The observant reader will have noticed that there are no scales or tick marks on the scatter plot matrices that I've shown so far. The reason is that axes and scales can distract from the primary goal of the exploratory analysis, which is to give an overview of the data and to see potential pairwise relationships. In Tufte's jargon, the scatter plot matrices that I've shown have a large data-to-ink ratio (Ch. 4, The Visual Display of Quantitative Information).

However, scatter plot matrices also can serve another purpose. During the modeling phase of data analysis they can serve as small multiples that enable you to quickly compare and contrast a sequence of related displays. In this context, scales, tick marks, and statistical smoothers are more relevant.

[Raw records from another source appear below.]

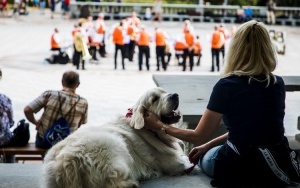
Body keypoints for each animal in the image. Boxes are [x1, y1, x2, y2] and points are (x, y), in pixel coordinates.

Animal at [42, 87, 192, 187]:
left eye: (165, 92)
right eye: (155, 99)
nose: (175, 95)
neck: (148, 130)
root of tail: (67, 163)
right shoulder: (172, 163)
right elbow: (183, 162)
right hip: (112, 145)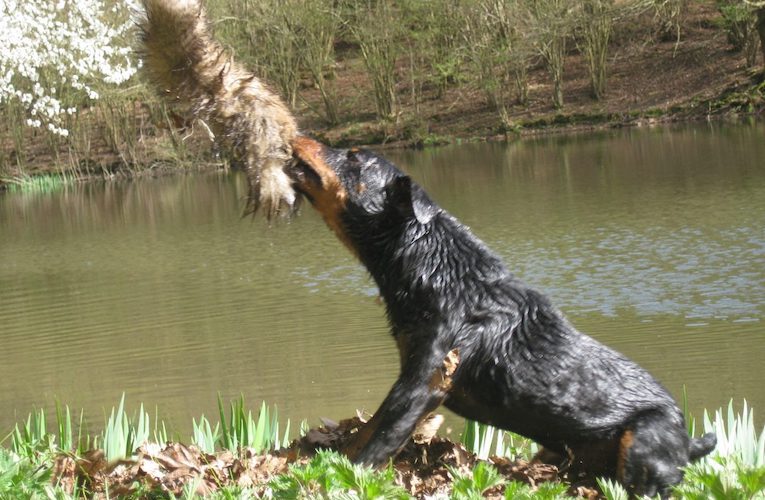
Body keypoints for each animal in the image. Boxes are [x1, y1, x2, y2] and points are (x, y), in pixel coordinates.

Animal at [286, 136, 716, 496]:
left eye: (353, 157)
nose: (298, 134)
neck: (436, 267)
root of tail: (690, 440)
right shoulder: (410, 376)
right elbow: (363, 435)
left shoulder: (423, 384)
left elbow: (372, 449)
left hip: (643, 445)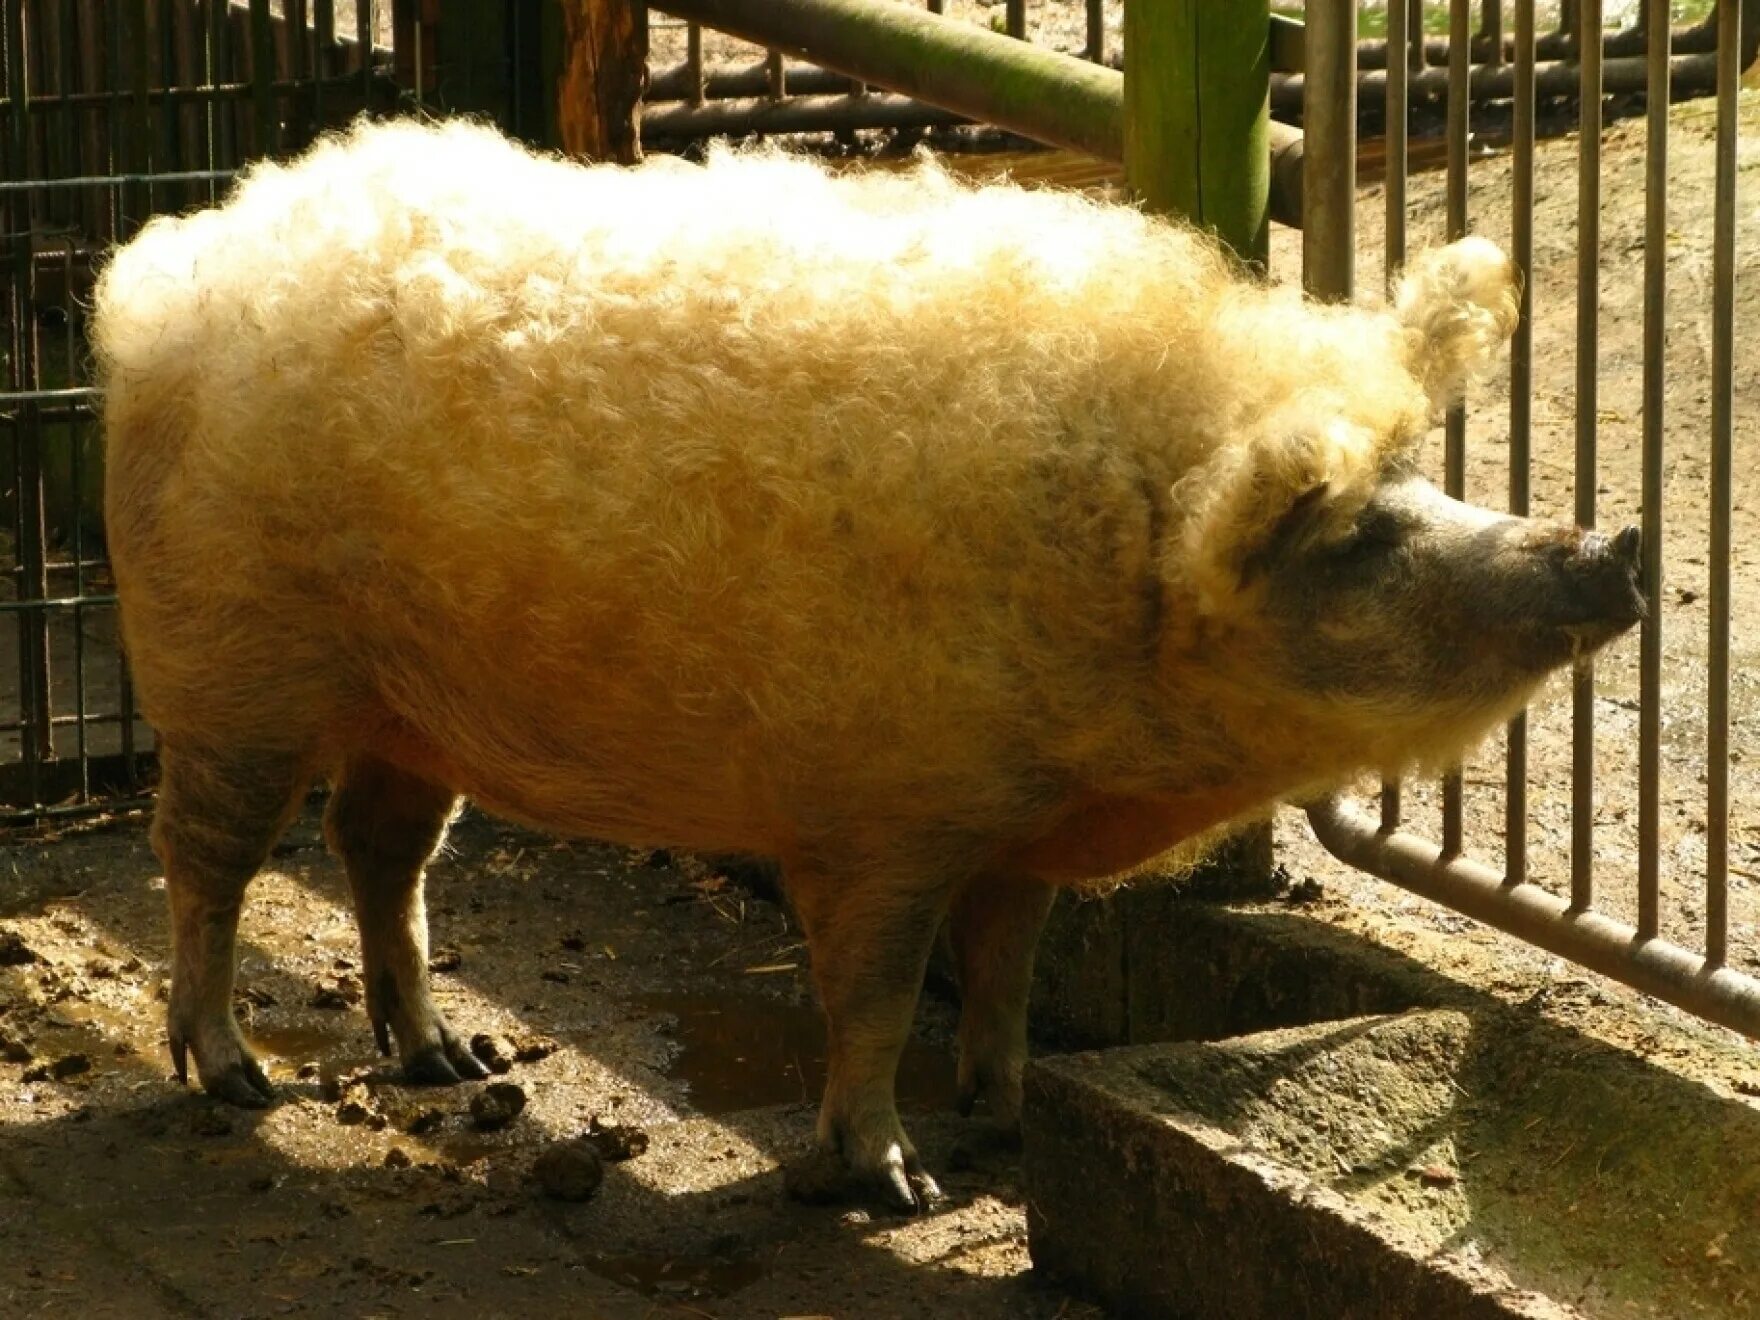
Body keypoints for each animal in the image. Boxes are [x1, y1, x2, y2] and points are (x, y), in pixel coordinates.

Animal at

In general, you can use the SGPANEL procedure to display small multiples. However, I'll use the SGSCATTER procedure again to show how you can add more details to the display. Instead of using the MATRIX statement, I will use the PLOT statement to control exactly with pairs of variables I want to plot. If I think that PetalWidth variable explains the other variables, I can use the LOESS option to add a loess smoother to the scatter plots, as shown in the following example:

proc sgscatter data=sashelp.iris; 
plot (SepalLength SepalWidth PetalLength)*PetalWidth /
   group=Species loess rows=1 grid;
run;

Notice that the loess smoothers are added for each group because the GROUP= option is specified. If, instead, you want to smooth the data regardless of the group variable, you can specify the LOESS=(NOGROUP) option, which produces smoothers similar to those shown by Mayer.